安藤周人

文=鈴木栄一 写真=鈴木栄一、B.LEAGUE

「まだまだ外すシーンが多い」と貪欲

12月21日、名古屋ダイヤモンドドルフィンズは敵地での川崎ブレイブサンダース戦で80-78と熱戦を制し、同一カード連戦の初戦に勝利した。この試合、名古屋Dは5人が2桁得点とバランスの取れたオフェンスを展開しており、開幕から好調を維持しているシューターの安藤周人も3ポイントシュート5本中3本成功を含む14得点と活躍した。

ここまで12月で1勝4敗と苦戦が続いていた中、強豪の川崎を相手に初戦をモノにできたことは大きな意味を持つ。しかし、安藤は勝利の手応えはあるだろうが、それよりも前半途中、最大21点差のリードを追いつかれる寸前まで追い上げられたことへの反省を第一に語る。

「試合の出だしは自分たちらしさが出せました。ただ、前半の終わり方が良くなく、後半の入り方も緩くなってしまった。20点リードを30点差にできなかったことは何回もあるので、自分たちの甘さが出ていると思いました。相手の流れを断ち切れるようなゲーム展開を作っていかないといけない。自分たちが相手に合わせる展開になってしまいました」

この慢心とは無縁の気持ちの持ちようは、自身のパフォーマンスについても同様だ。21日の試合を終えた時点で、安藤は3ポイントシュートの試投数、成功数、成功率の3部門ともにリーグトップに立っている。昨シーズンは3ポイントシュートの成功数が計89本だったが、今シーズンはまだ全体の約4割しか試合を消化していないのに、すでに74本成功と、3ポイントシューターとしてリーグ随一の存在へと飛躍しつつある。

しかし、「自分自身はまだまだ確率が悪いと思っています。先週の話ですけど、琉球戦は自分が決めていたら勝てた試合でした。ノーマークは絶対に決めるようにしていかないといけない。まだまだ外すシーンが多いです」と、自己評価は厳しい。

安藤周人

「自分に任せてもらえるなら応えないといけない」

3ポイントシュートに加え、1試合平均得点でも昨シーズンの平均8得点から13得点と、日本人トップレベルの数字を残している。この向上について安藤は次のように語る。

「オフに何か特別なことをした訳ではないですが、去年はユニバーシアードでチームを離れていたのが、今年は初めてチームと一緒に夏を過ごせました。また、去年よりもボールタッチの回数が増えているので、ボールを持ったからにはシュートを狙うのが一番。自分に任せてもらえる部分があるのならそれに応えないといけないです」

相手にとって安藤を止めるのが難しいのは、外からのシュートだけでなく要所でゴール下にアタックして高確率でシュートを沈めるメリハリの効いた攻めができるから。2点シュートは試投数が3ポイントシュート(166)の半分以下(65)と少ないが、成功率58.5%が示すよう効果的なアタックを出せており、この試合でも第4クォーターの勝負どころで2つ鋭いドライブで得点に繋げている。

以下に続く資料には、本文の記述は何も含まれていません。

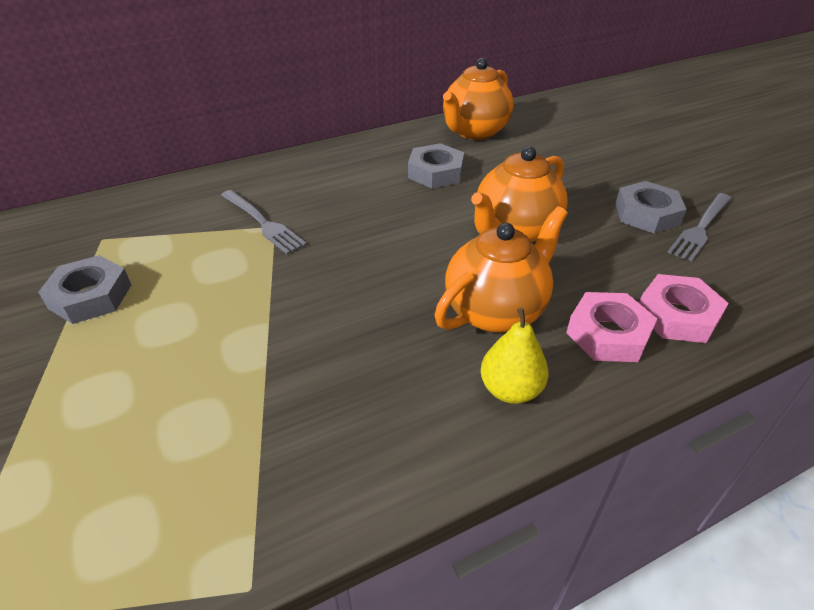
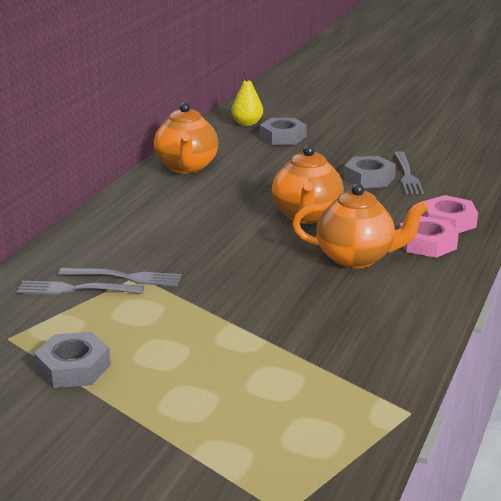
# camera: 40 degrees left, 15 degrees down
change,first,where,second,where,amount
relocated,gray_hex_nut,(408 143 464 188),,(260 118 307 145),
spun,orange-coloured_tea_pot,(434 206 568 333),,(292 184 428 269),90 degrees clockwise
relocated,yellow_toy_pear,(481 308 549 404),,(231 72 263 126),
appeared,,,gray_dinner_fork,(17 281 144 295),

「外ばっかり打っていてもチームに勢いを与えられません。自分が犠牲になってアシストしたり、もっとアタックして中の得点を増やしたいと考えています。今日はそれが出せました」

安藤周人

「もっともっとアピールしないといけない部分がある」

これまで触れたように3ポイントシュートで素晴らしいスタッツを残していながら、安藤はオールスターの3ポイントコンテストに選出されなかった。だが、本人は「学生の頃、ここ(等々力アリーナ)で1回、コンテスト形式でやったんですけど、全然入らなかったです。僕はセンスがないので、出なくて良かったです。出るととんでもない結果になっていました」と、苦手意識があるようで安堵した面もあった様子。

そして「コンテストに出ないの、と言ってくれる人もいましたが、選ばれなかったのには理由がある。もっともっとアピールしないといけない部分があるんじゃないかと思います」と、選出されなかったことをさらなる発奮材料へと繋げていく。シーズン序盤、日本人シューターとしてはトップレベルのパフォーマンスを見せながら、安藤にはそれに満足する気配はない。この貪欲な向上心が名古屋Dの更なる浮上への大きな助けとなることは間違いない。